Jean avait entendu Jésus annoncer par trois fois sa mort et sa résurrection. Il connaissait les écritures, la figure du serviteur souffrant, le prophète Jonas qui passa trois jours dans le ventre de la baleine, etc. Jean savait tout cela et pourtant il l’avoue lui-même : « Jusque-là, en effet, les disciples n’avaient pas compris que, selon l’Écriture, il fallait que Jésus ressuscite d’entre les morts. » Cela paraît fou et pourtant comme Jean nous ressemble !

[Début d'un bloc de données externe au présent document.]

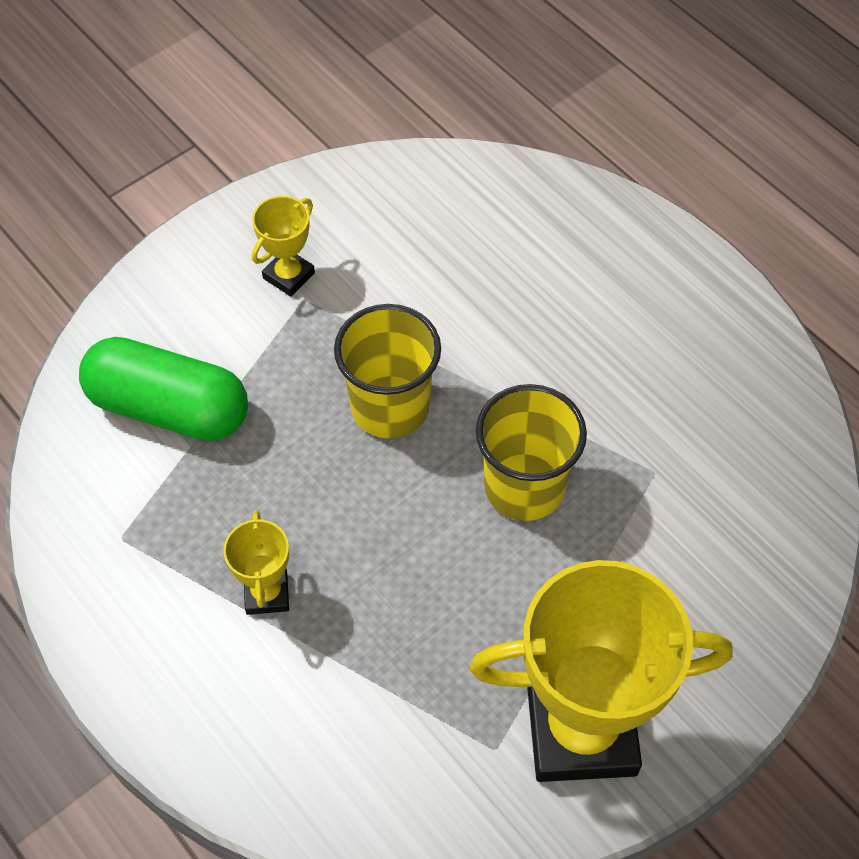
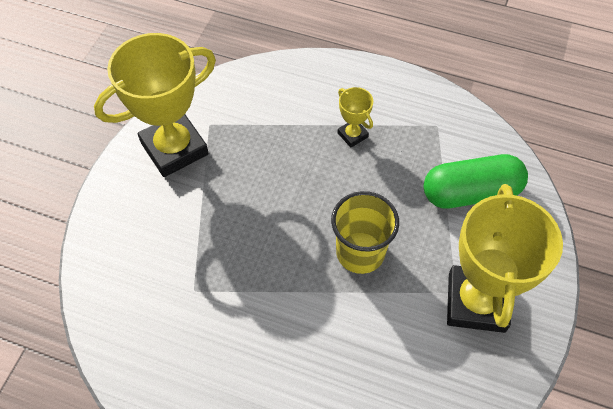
camera: 150 degrees right, 0 degrees up
yellow trophy [252,196,315,296] -> yellow trophy [447,184,563,333], size x2.24
yellow cup [476,384,587,521] -> none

Qu’est ce que Jean a vu en ce premier jour de la semaine ? Il a vu l’absence d’un corps, il a vu les linges qui entouraient ce corps non pas jetés négligemment par d’éventuels ravisseurs, mais « enroulés et posés à leur place » dit-il c’est-à-dire disposés comme Jésus avait l’habitude de le faire. Et ce signe a fait refluer à sa mémoire les paroles de Jésus, les paroles des écritures entendues depuis qu’il est enfant. Paroles et signes visibles ont cristallisés pour faire émerger à l’esprit de Jean une évidence : Jésus est vivant. Cette cristallisation n’est pas d’abord d’ordre intellectuel, elle est le résultat d’une présence intérieure que les les signes et les paroles révèlent. Je suis vivant et je suis là au plus secret de ton cœur. L’expérience de la foi est une expérience de résurrection. Elle est une communion au Christ qui se lève et sort du tombeau. La naissance de la foi, c’est le Christ qui nous entraîne avec lui dans Sa Résurrection. Impossible de rester le même, la foi retourne comme une crêpe et fait naître des désirs nouveaux, nobles, inimaginables avant. 

Frères et sœurs, voilà le véritable scoop qui devrait faire la une des journaux du monde entier qui devrait tourner en boucle sur tous les réseaux sociaux. En ce premier jour de la semaine, il y a 2000 ans, face à un tombeau vide, un feu est naît. Ce feu brûle aujourd’hui à Evry. Il se propage irrésistiblement et envahit siècle après siècle le monde. Le feu de la foi. Le feu de la présence du Christ vivant au milieu de nous. Christ est ressuscité il est vraiment ressuscité Alléluia.